The veracity of I Want to Live! has been brought into question in the ensuing years. Nelson Gidding and Don M. Mankiewicz's screenplay makes the case that Graham was innocent and wrongly executed. Gidding and Mankiewicz used actual court testimony, Montgomery's articles and Graham's own correspondence to craft their story. As such, one can argue that I Want to Live! is biased in Graham's favor. We also see this when Graham does her best to go straight. 

The film, however, does not downplay Graham's less-than-noble virtues. We see her consistently defiant even when it goes against her own best interests. She is a party girl, ready with a snippy comeback no matter what the circumstances. "Life's a funny thing", someone observes to Graham early in I Want to Live! She replies with a touch of sarcasm, "Compared to what?". As the film comes to a dramatic close, one of the guards in the gas chamber advises her to take deep breaths to make the execution easier. Graham softly but bitterly replies, "How would you know?".

**Activity 1:** Copy the entries word for word, from the start of the entries through the line containing "What are all". Leave the pictures out of your copy.

Chart analysis data
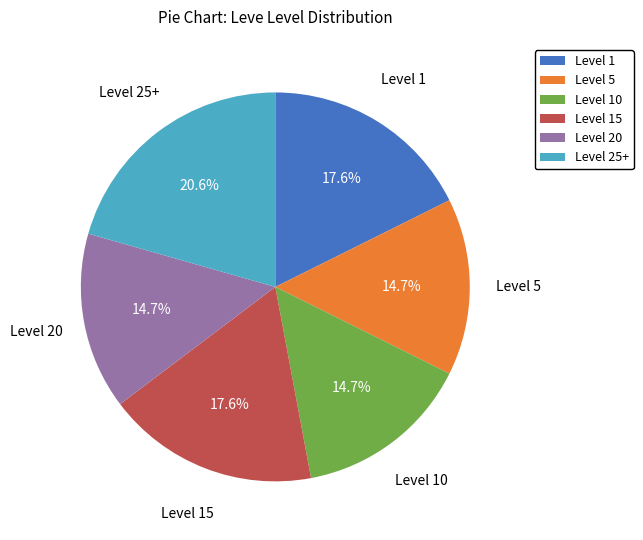

Is there any slice that represents more than half of the pie?

No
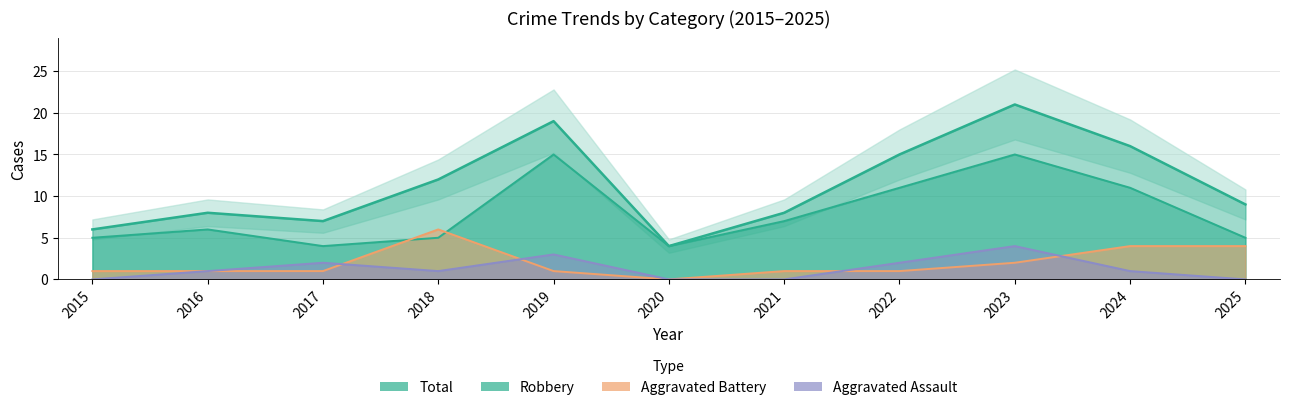

What is the value of the Total point at the 5th from the left?

19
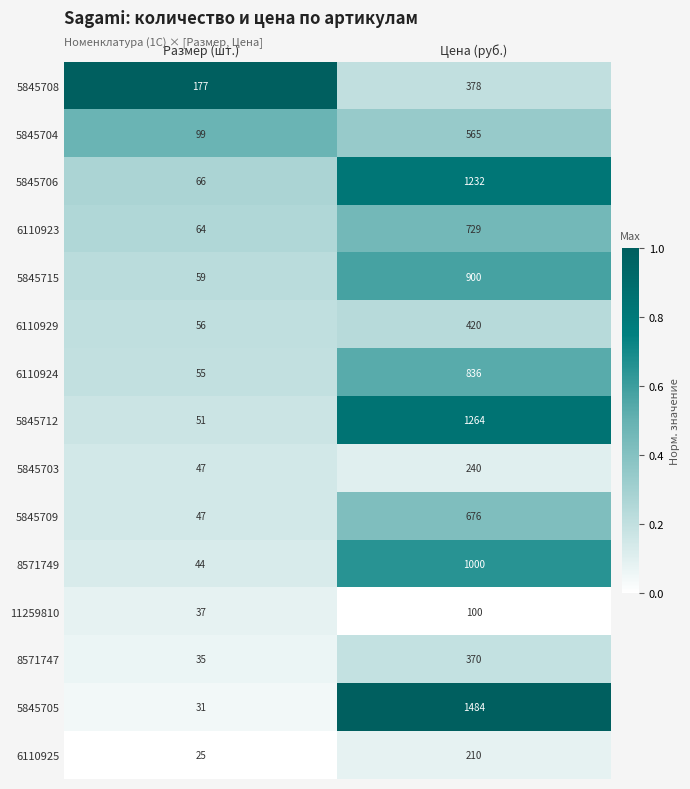

How many categories are shown in the chart?

2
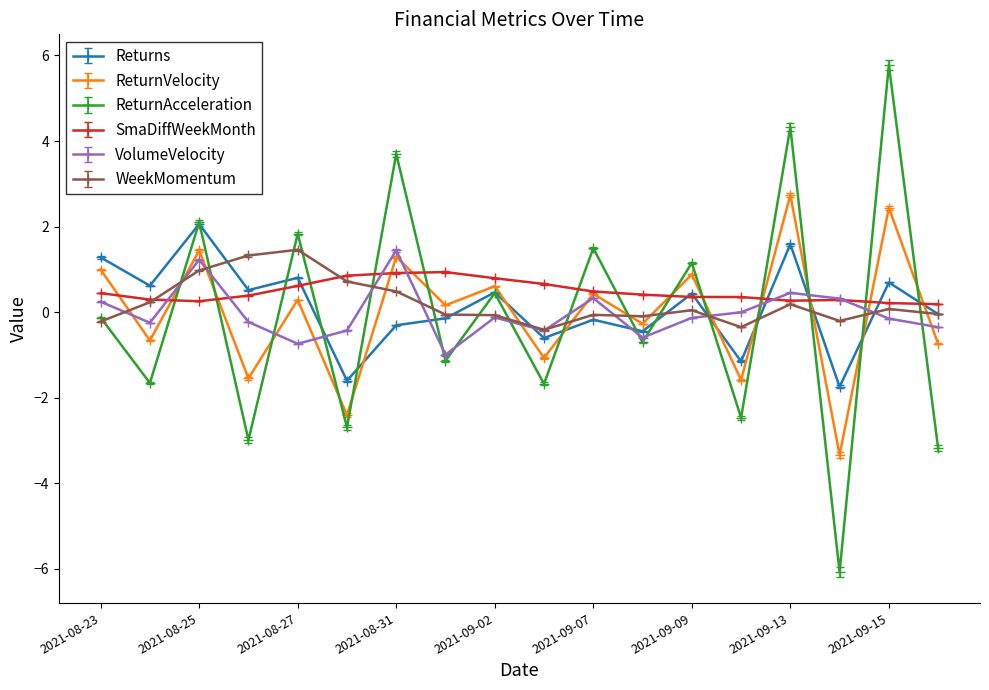

Which series ends up on top after the final intersection of ReturnVelocity and Returns?

Returns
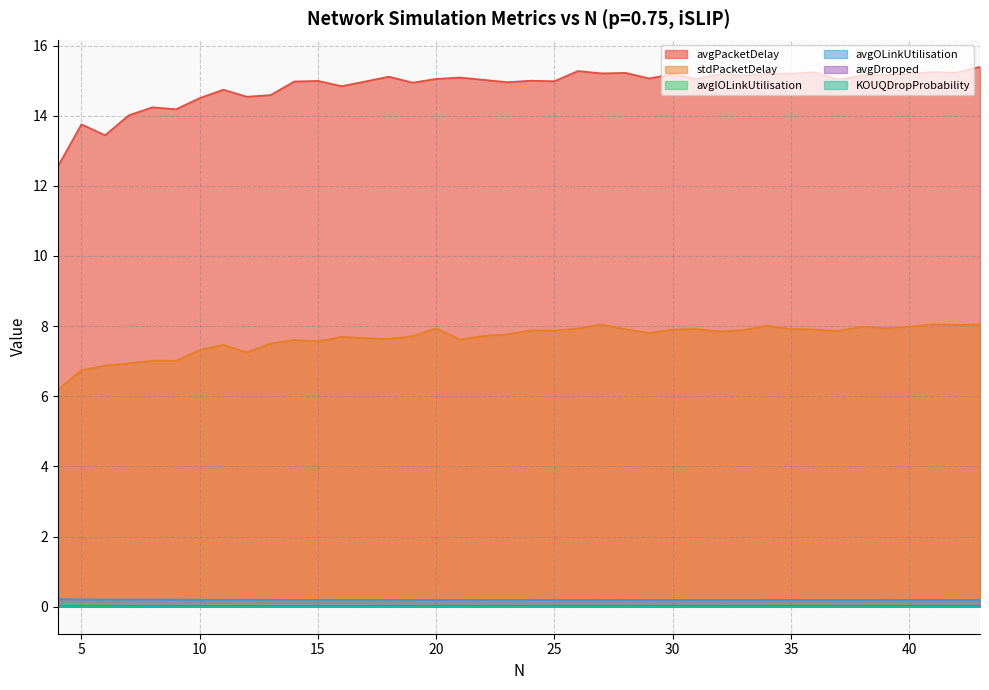

Between 16 and 30, which is larger?

30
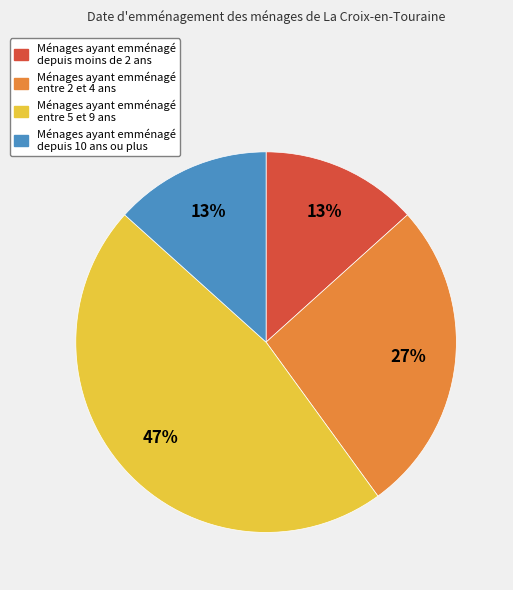

Is there a majority slice in this chart?

No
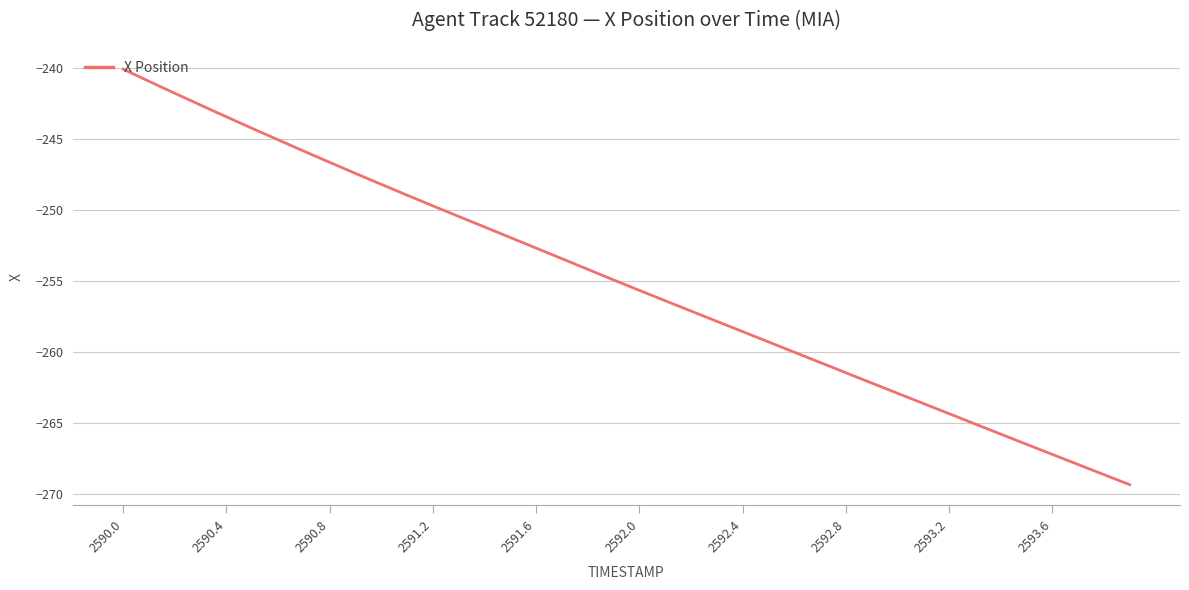

What is the minimum value shown in the chart?

-269.4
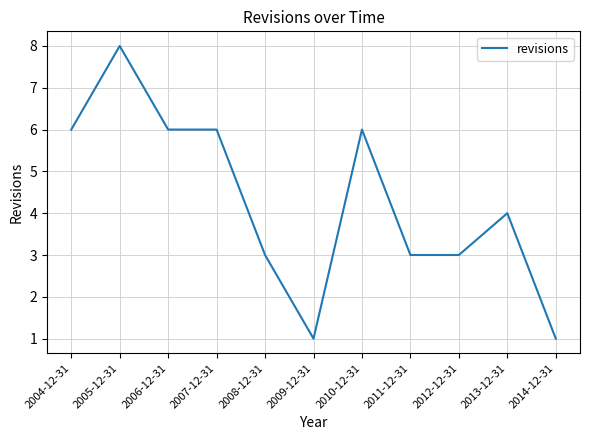

What position from the left is 2013-12-31?

10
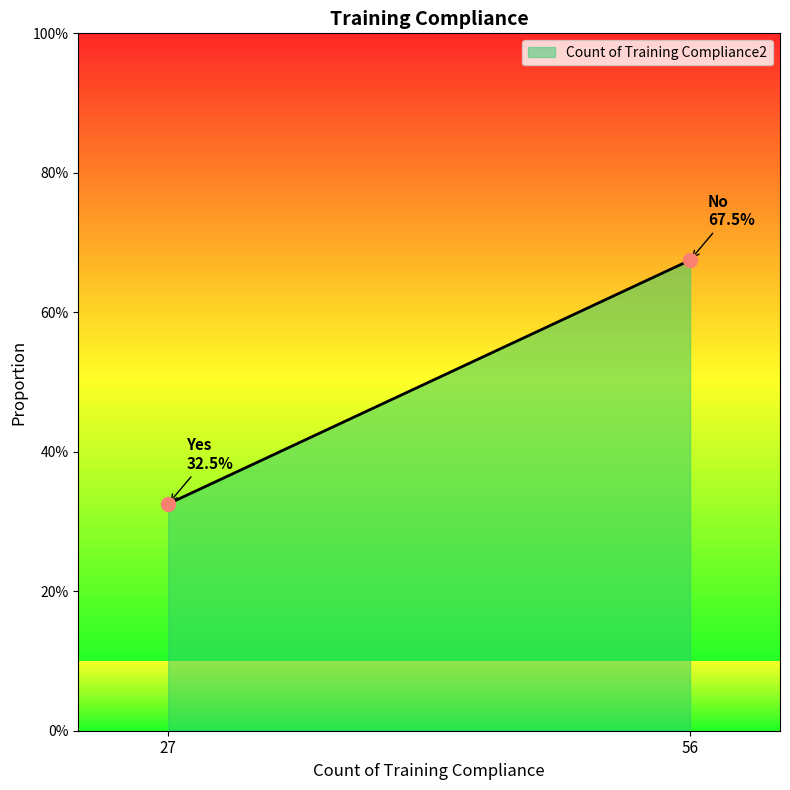

Between Yes and No, which is larger?

No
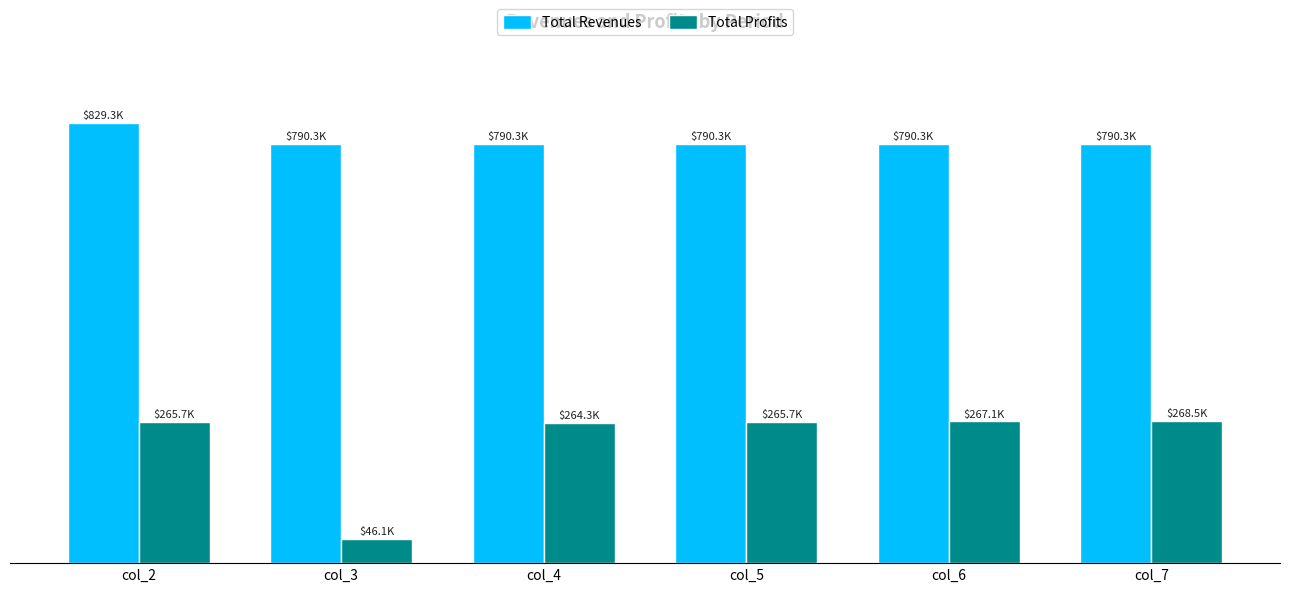

Does the chart contain any negative values?

No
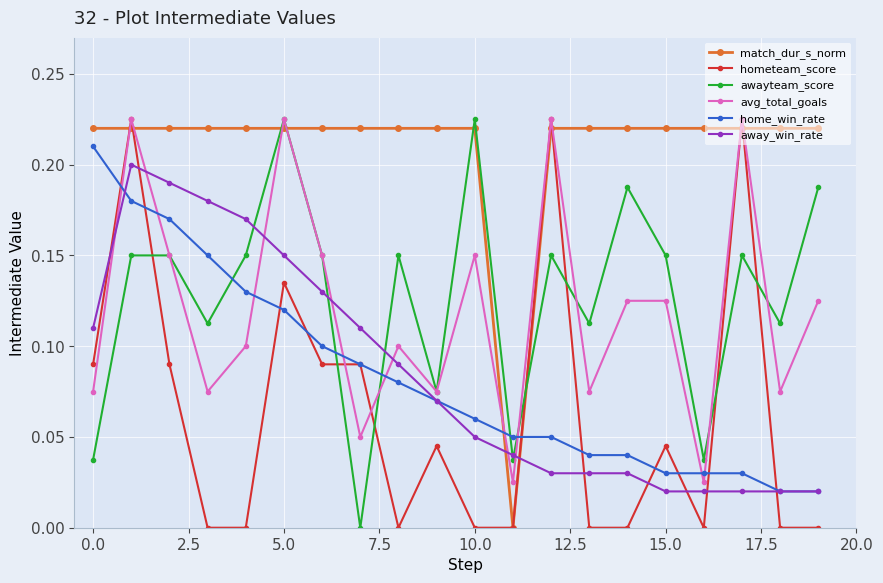

Which series has the largest total across all categories?

match_dur_s_norm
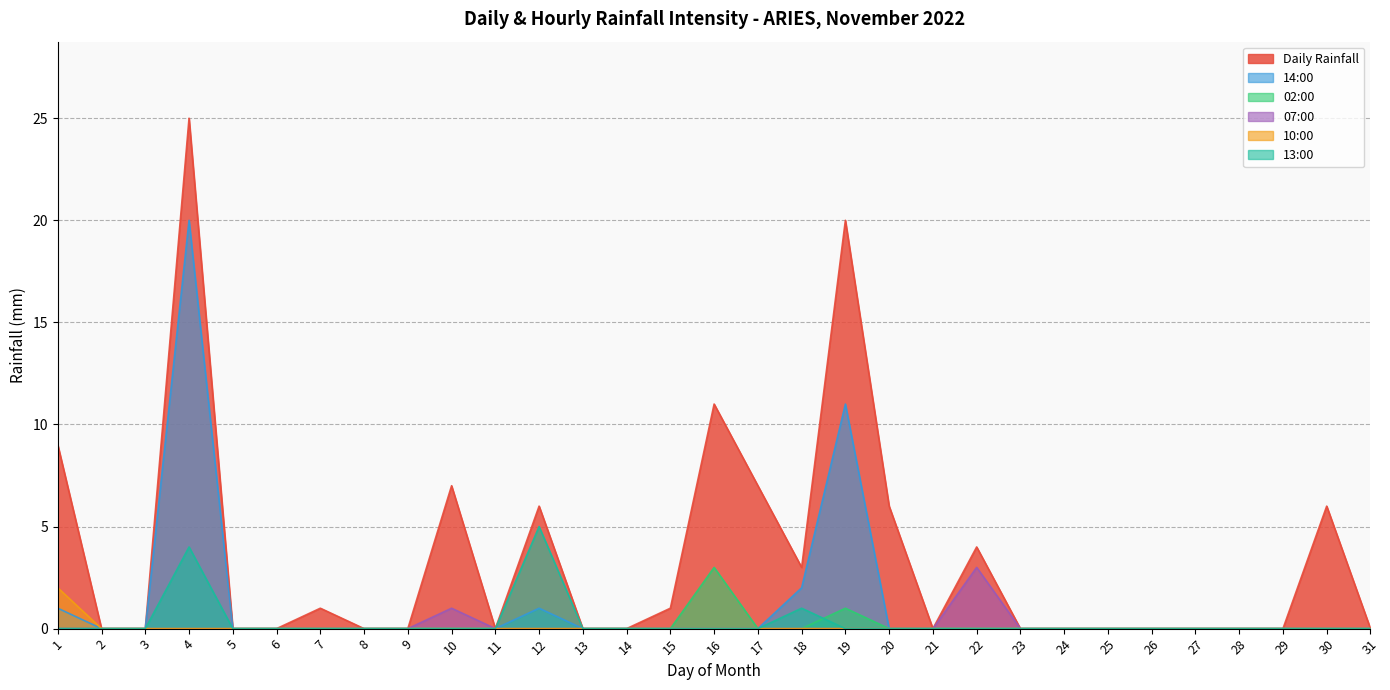

What is the total value across all series at 4?

49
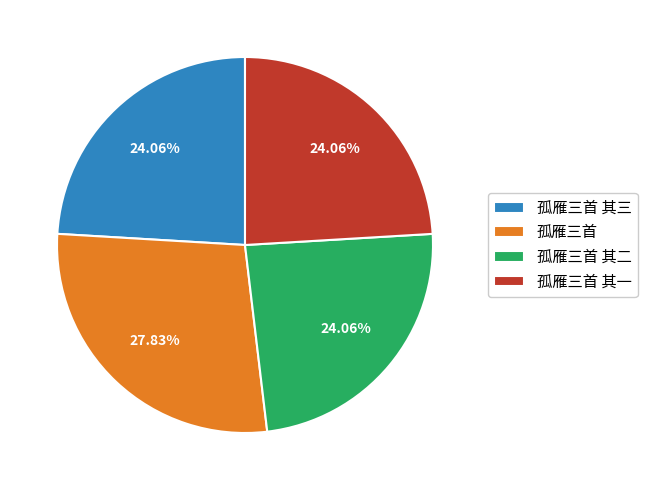

How much of the chart is everything except 孤雁三首 其二?

75.9%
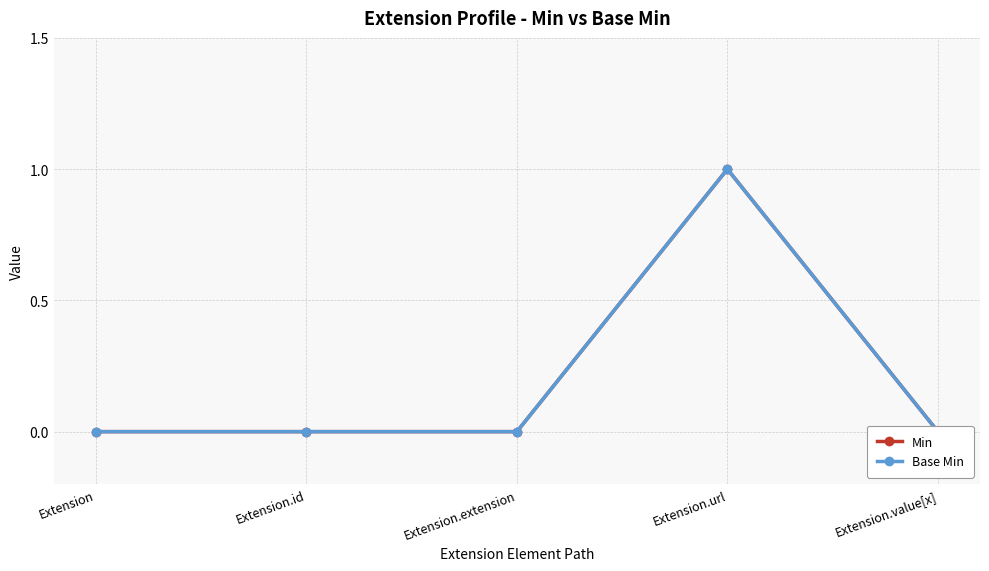

The Min series shows 0 at Extension.extension. True or false?

False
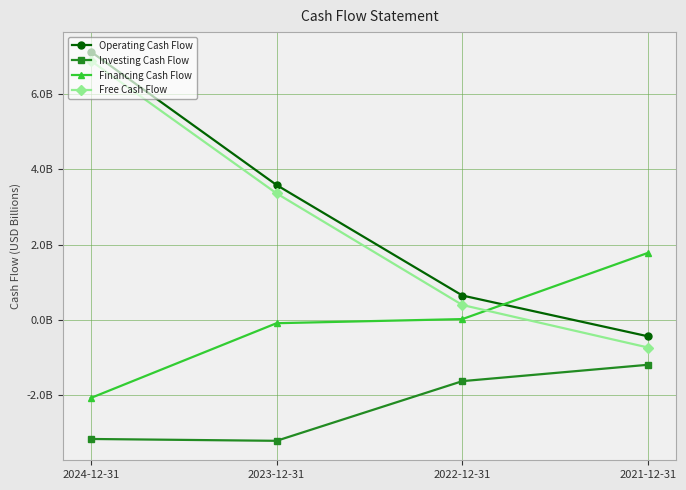

What are all the series names shown in the legend?

Operating Cash Flow, Investing Cash Flow, Financing Cash Flow, Free Cash Flow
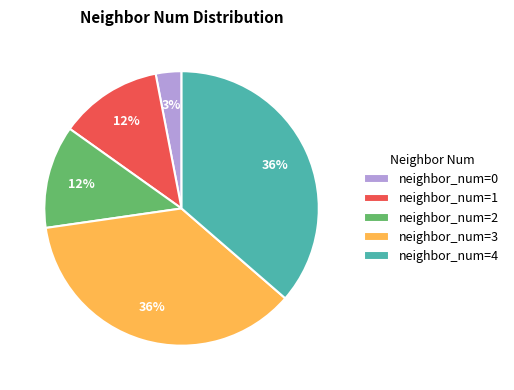

Is the sum of neighbor_num=4 and neighbor_num=0 greater than half?

No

**Activity 2:** Summarize the passage on I Want to Live! in two sentences.

**Exercise answer 1:**
Is there any slice that represents more than half of the pie?

No

What is the value of the Total point at the 5th from the left?

19

How many categories are shown in the chart?

2

Which series ends up on top after the final intersection of ReturnVelocity and Returns?

Returns

Between 16 and 30, which is larger?

30

Is there a majority slice in this chart?

No

What is the minimum value shown in the chart?

-269.4

What position from the left is 2013-12-31?

10

Between Yes and No, which is larger?

No

Does the chart contain any negative values?

No

Which series has the largest total across all categories?

match_dur_s_norm

What is the total value across all series at 4?

49

How much of the chart is everything except 孤雁三首 其二?

75.9%

The Min series shows 0 at Extension.extension. True or false?

False

What are all the series names shown in the legend?

**Exercise answer 2:** The screenplay of I Want to Live! by Nelson Gidding and Don M. Mankiewicz, which drew on court testimony, Montgomery's articles and Graham's own correspondence, argues that Graham was innocent and wrongly executed, so the film's veracity has been questioned and it can be seen as biased in her favor. Even so, the film does not downplay her less-than-noble virtues: it shows her as a defiant party girl with a snippy comeback for every circumstance, right up to her bitter reply to a guard in the gas chamber.